# possible tankmates for crayfish?



## corE3105 (Jan 26, 2011)

i was wondering if there are any top dwelling fish that can handle low temps and have a good chance of not being caught by my crayfish...the tank just seems a little empty with only a bottom feeder


----------



## mec102778 (Feb 17, 2011)

Guppies? Cheap and breed crazy fast so plenty of live food.


----------



## jrman83 (Jul 9, 2010)

At night when you turn the light out and you have fish that may drift to the bottom and do their sleep thing, they'll just end up his late night snack. Get a female and have baby crayfish....don't hear many people talking about doing that much. No sure what the requirements would be.


----------



## James0816 (Jun 19, 2009)

Feeders is about your only option. Sry. (

But hey...as mentioned, they will provide a source of food, swimming activity for viewing pleasure, etc.


----------



## M1ster Stanl3y (Dec 10, 2010)

I wouldnt put in another cray in your tank. Highly territorial. I havent found any I want with my blue yet. I'm leaning towards something small n red when he gets his own tank away from the crabs


----------



## corE3105 (Jan 26, 2011)

i'm definitely not getting another crayfish...guppies sounds like a good idea, but do they sleep near the bottom? cuz if they do, i dont see how theyd survive the first night


----------



## jrman83 (Jul 9, 2010)

Yes, Guppies will go to the bottom.


----------



## ecl (Dec 29, 2010)

I have some fish that stay on the bottom and my cray hasn't gotten them. He has tried but never succeded he's to slow. I also have some glow fish and zebra danios and haven't lost a single fish.


----------



## mec102778 (Feb 17, 2011)

Aren't females larger than the males? Might wind up with only one in there since it's round and hard for them to stake their own territory.


----------



## Gizmo (Dec 6, 2010)

I put 6 black stripe tetras in with a cray and he almost got one, but the rest were just fine.
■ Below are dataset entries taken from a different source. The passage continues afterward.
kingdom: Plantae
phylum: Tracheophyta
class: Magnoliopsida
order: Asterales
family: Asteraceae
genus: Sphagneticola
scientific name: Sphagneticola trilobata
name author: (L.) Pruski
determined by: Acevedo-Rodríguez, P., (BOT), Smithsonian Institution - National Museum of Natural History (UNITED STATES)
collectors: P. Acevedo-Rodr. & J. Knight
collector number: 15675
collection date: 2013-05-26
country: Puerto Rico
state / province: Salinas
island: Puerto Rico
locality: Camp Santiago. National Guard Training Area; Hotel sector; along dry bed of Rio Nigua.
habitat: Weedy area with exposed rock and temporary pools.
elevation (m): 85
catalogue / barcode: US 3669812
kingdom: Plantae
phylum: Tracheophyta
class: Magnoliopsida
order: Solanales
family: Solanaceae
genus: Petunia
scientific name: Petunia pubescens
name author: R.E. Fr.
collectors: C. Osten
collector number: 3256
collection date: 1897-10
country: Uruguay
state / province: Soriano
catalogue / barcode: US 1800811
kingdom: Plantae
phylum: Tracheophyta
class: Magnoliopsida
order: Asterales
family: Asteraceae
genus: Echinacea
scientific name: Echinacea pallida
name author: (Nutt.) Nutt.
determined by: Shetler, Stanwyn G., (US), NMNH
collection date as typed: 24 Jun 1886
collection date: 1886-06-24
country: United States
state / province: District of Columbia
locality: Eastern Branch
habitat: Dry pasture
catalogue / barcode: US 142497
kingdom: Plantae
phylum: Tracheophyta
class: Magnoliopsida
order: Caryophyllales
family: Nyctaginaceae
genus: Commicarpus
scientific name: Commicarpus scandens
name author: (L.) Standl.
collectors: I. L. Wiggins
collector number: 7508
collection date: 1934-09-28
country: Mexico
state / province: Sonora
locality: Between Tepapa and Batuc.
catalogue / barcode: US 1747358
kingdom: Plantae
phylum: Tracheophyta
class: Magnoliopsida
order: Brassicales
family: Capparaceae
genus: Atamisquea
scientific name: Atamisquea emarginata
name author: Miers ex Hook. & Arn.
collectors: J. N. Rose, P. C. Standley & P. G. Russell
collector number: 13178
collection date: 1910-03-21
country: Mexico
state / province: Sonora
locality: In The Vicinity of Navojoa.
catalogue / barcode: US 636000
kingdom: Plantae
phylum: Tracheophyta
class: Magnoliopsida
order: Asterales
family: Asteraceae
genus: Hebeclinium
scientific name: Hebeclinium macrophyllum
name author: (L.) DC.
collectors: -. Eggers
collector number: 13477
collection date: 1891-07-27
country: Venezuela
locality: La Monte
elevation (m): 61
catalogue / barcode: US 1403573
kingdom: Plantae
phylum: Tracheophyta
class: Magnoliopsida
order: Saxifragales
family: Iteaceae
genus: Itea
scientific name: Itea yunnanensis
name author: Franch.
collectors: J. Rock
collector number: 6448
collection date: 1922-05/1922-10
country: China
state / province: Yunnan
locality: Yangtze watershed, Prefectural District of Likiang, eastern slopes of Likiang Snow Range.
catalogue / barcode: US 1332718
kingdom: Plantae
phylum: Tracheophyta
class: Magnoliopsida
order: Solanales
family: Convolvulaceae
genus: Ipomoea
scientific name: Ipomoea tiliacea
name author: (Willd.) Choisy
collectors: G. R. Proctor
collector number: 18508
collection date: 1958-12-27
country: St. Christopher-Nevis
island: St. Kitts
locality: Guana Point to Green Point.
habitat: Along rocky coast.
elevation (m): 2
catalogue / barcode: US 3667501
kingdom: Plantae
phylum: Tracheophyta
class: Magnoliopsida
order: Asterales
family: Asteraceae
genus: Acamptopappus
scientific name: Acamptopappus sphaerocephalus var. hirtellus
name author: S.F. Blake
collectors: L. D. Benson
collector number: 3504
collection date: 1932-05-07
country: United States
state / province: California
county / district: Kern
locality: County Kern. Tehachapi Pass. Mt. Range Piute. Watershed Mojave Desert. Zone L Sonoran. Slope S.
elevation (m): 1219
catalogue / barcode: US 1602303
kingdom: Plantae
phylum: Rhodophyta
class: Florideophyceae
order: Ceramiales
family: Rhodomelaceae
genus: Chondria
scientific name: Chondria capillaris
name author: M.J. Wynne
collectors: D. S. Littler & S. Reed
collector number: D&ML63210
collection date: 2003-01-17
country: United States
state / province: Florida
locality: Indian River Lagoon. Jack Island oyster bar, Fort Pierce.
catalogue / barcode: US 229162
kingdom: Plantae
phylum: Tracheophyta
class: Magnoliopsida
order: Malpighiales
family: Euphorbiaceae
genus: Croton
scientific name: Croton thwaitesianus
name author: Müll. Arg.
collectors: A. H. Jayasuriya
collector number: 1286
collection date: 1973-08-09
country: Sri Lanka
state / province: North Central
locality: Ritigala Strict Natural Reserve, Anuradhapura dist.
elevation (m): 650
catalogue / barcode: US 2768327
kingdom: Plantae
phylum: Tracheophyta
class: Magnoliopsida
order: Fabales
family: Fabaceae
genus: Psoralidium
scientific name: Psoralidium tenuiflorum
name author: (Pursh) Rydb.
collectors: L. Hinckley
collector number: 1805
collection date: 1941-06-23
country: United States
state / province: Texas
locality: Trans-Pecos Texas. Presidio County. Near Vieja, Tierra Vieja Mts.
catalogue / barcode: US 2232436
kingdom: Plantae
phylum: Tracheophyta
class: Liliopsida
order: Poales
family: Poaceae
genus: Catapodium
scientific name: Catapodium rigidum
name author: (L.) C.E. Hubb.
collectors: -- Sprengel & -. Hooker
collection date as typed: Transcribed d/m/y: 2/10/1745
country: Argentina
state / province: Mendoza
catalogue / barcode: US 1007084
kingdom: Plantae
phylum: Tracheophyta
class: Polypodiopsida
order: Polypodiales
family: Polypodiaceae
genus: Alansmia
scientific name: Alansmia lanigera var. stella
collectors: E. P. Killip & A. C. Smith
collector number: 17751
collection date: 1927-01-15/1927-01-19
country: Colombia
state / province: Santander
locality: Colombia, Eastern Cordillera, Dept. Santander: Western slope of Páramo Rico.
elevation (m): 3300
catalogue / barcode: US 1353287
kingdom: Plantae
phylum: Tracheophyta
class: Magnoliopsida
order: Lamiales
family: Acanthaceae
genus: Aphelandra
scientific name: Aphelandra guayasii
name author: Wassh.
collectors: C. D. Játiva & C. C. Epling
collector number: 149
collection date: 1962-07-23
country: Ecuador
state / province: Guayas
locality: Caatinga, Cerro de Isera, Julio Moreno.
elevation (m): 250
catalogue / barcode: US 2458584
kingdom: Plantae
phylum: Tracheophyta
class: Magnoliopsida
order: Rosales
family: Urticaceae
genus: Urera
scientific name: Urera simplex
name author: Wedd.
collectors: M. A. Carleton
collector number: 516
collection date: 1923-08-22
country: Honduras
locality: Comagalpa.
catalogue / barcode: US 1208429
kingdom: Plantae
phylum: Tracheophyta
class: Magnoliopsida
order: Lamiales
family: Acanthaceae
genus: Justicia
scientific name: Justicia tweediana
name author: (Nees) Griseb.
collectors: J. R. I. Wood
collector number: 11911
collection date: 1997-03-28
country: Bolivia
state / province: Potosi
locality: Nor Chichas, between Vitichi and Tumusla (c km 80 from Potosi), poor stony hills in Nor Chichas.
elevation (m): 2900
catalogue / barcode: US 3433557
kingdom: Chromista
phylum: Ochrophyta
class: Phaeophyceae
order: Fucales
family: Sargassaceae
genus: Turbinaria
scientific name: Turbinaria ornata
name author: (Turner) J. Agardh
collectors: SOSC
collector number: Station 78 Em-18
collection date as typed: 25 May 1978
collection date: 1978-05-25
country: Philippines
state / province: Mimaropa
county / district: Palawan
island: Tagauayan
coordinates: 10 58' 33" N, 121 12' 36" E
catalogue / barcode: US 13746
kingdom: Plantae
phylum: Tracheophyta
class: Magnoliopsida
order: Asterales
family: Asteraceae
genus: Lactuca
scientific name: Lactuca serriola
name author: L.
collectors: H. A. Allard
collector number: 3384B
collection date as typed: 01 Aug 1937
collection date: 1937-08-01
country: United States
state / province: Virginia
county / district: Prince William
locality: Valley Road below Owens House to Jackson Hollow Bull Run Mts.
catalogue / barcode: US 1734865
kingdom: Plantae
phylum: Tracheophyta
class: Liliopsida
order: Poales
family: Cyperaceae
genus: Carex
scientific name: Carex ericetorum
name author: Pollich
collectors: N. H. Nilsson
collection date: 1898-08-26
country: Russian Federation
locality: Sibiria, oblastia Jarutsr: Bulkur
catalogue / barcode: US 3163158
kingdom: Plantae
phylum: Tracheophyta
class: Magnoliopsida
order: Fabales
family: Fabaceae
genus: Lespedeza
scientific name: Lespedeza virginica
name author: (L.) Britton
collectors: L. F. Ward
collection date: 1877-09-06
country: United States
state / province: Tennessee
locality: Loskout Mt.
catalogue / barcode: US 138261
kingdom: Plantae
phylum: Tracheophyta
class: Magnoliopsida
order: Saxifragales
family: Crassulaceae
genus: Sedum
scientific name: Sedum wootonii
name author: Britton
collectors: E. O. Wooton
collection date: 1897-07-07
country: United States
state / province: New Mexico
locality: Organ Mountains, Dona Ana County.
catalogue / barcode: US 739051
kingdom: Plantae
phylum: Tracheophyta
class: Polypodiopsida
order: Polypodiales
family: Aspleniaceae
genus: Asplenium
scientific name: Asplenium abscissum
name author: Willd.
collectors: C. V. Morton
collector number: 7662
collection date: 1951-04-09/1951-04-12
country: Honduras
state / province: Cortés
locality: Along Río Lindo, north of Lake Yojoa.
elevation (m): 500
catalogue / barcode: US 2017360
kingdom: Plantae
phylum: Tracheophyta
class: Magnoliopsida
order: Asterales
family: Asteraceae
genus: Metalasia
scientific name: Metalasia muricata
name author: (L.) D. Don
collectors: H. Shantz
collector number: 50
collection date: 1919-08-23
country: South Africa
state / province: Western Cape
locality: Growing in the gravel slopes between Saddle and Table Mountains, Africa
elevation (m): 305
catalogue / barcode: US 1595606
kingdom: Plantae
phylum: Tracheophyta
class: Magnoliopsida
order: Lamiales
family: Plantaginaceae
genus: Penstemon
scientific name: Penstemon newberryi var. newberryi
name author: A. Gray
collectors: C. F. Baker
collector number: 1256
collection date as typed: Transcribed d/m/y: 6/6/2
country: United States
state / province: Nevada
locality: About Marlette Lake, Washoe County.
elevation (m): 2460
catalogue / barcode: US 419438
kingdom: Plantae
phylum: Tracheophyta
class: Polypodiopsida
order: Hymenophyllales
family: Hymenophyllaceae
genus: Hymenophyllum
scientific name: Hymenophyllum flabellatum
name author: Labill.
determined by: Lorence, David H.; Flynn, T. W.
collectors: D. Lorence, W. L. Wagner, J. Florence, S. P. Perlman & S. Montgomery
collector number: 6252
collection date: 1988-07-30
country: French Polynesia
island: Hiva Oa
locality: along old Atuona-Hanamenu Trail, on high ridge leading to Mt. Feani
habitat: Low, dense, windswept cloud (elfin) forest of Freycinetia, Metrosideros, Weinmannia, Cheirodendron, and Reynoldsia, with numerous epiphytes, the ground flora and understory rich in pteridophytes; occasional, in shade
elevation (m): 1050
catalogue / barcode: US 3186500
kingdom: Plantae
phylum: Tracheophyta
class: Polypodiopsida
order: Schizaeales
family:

Just buy fish that you don't mind losing once in awhile.


----------



## jrman83 (Jul 9, 2010)

[email protected] said:


> I put 6 black stripe tetras in with a cray and he almost got one, but the rest were just fine.
> 
> Just buy fish that you don't mind losing once in awhile.


LOL, sort of dimented. I don't ever buy fish that I would mind losing one.


----------



## Gizmo (Dec 6, 2010)

jrman83 said:


> LOL, sort of dimented. I don't ever buy fish that I would mind losing one.


And yet people buy feeder fish to feed to their predators all the time...it's a fish-eat-fish world out there, my friend. I don't like killing fish, but if other fish enjoy munching on smaller fish, I see no harm in that. Most fish are omnivores, after all, not vegetarians.


----------



## jrman83 (Jul 9, 2010)

Well then to rephrase...I wouldn't buy a 'tankmate' going in with the assumption it would be food later. Otherwise it is just that, food. I don't think he was looking for food.


----------



## Gizmo (Dec 6, 2010)

jrman83 said:


> Well then to rephrase...I wouldn't buy a 'tankmate' going in with the assumption it would be food later. Otherwise it is just that, food. I don't think he was looking for food.


Agreed. However, anything swimming might eventually be caught by the cray.


----------



## M1ster Stanl3y (Dec 10, 2010)

If you keep it well fed; veggies, algae tabs, sinking pellets, chicken, etc, could you fend off the urge to kill its tank mates?


----------



## Gizmo (Dec 6, 2010)

In my opinion, most definitely.


----------



## beaslbob (May 29, 2009)

could you put some type of partition about 1/2 way up so the fish and the crayfish are seperated?

Just a thought.

Worth much less then the usual .02


----------



## jrman83 (Jul 9, 2010)

beaslbob said:


> Worth much less then the usual .02


You crack me up, Bob. At least it is .02. Not enough zeros for mine.


----------



## Cray4me (Nov 24, 2010)

Very pretty cray! I was looking at your pics of him earlier.

I have Neons in a 10 with my Electric Blue and he doesn't pay much attention to them. 

I also have a 20g divided with two Virile crayfish and currently I'm keeping feeder goldfish in with them but am soon gonna be switching to Rosy Reds. They are small and can withstand cooler temps.

Just an idea.


----------



## M1ster Stanl3y (Dec 10, 2010)

I just found out y u dont plant next to the crayfish house...he like to redecorate..not eat just pull up plant and set it free. Next time im at the fish store ill steal a pick of the fish im thinking may work. I forget the name but its black on the sides and is orange on head back n belly, think it begins with a V. They are neon sized and get about an inch.


----------



## fishboy (Jul 15, 2012)

cherry barbs or albino tiger barbs, buy more than 2 as they school.


----------



## Aeten (Aug 4, 2012)

I've seen people put them in community tanks. You need fish that are either small and very fast, or large and grumpy. In a video I saw a blue crayfish walked right over a pleco's tail, neither of them bothered by this. Crayfish probably knows that pleco is not to be trifled with. But with that small of a tank that you have; no way can you keep something big enough to coexist with the crayfish.


----------